编码器解码器架构
编码器-解码器架构就是构造一个编码器,通过编码器来获得解码器的初始state。这个在架构在很多情况下都可以使用,比如在Seq2Seq算法里。比如在机器翻译领域,通过编码器把要翻译的句子编码为一个初始状态,然后用解码器对这个状态进行解码,解码得到需要的翻译句子。
class EncodeDecode(nn.Module):
def __init__(self, Encode, Decode):
super(EncodeDecode, self).__init__()
self.encoder = Encode
self.decoder = Decode
def forward(self, EncodeX, DecodeX, *args):
enco_outputs = self.encoder(EncodeX)
deco_state = self.decoder.init_state(enco_outputs, *args)
return self.decoder(DecodeX, deco_state)
编码器-解码器架构说白了就是两段RNN + Linear
我主要跟着做了Seq2seq 算法的实现。
编码器
class Encode(nn.Module):
def __init__(self, vocab_size, embedding_size, hidim, num_layer, dropout=0) -> None:
super(Encode, self).__init__()
self.embedding = nn.Embedding(vocab_size, embedding_size)
self.GRU = nn.GRU(embedding_size, hidim, num_layer, dropout=dropout)
def forward(self, X, *args):
'''X 的shape应该是(batchsize,时间步)'''
embedding = self.embedding(X) # 会多出一个维度(时间步, batchsize, embedding_size)
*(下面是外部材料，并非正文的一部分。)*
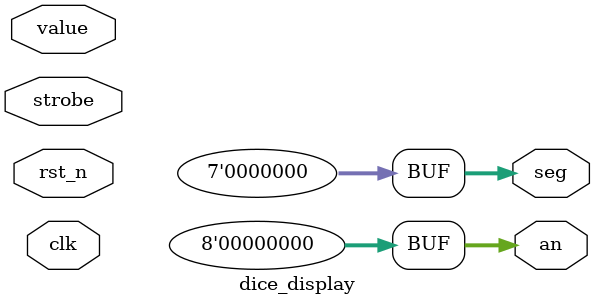
<source format=v>
module dice_display (
  input wire clk, input wire rst_n,
  input wire [2:0] value, input wire strobe,
  output wire [6:0] seg, output wire [7:0] an
);
  assign seg = 7'b0;
  assign an = 8'b0;
endmodule

</source>
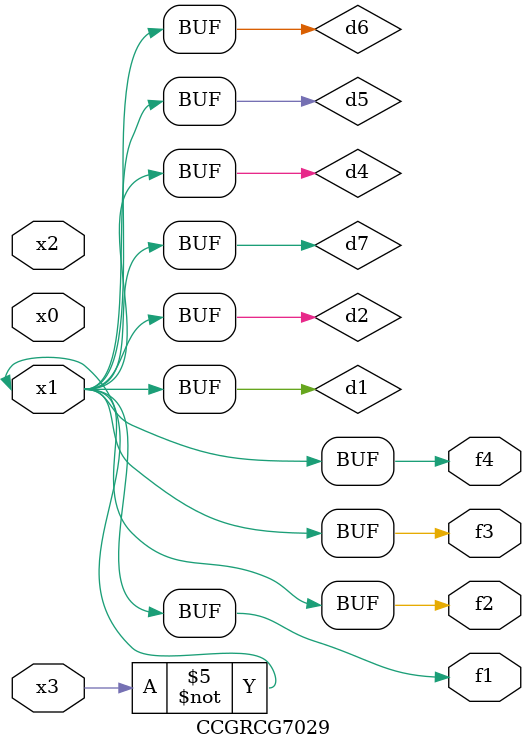
<source format=v>
module CCGRCG7029(
	input x0, x1, x2, x3,
	output f1, f2, f3, f4
);

	wire d1, d2, d3, d4, d5, d6, d7;

	not (d1, x3);
	buf (d2, x1);
	xnor (d3, d1, d2);
	nor (d4, d1);
	buf (d5, d1, d2);
	buf (d6, d4, d5);
	nand (d7, d4);
	assign f1 = d6;
	assign f2 = d7;
	assign f3 = d6;
	assign f4 = d6;
endmodule

</source>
X = embedding.permute(1, 0, 2) #交换维度
h, state = self.GRU(X) # 不考虑传入初始state
return h, state
这里需要注意的embedding,现在都2021年了不要再玩word2vec那一套的,用torch自带的embedding不好吗?
解码器
class Decode(nn.Module):
def __init__(self, vocab_size, embedding_size, hidim, num_layer, dropout) -> None:
super(Decode, self).__init__()
self.embedding = nn.Embedding(vocab_size, embedding_size)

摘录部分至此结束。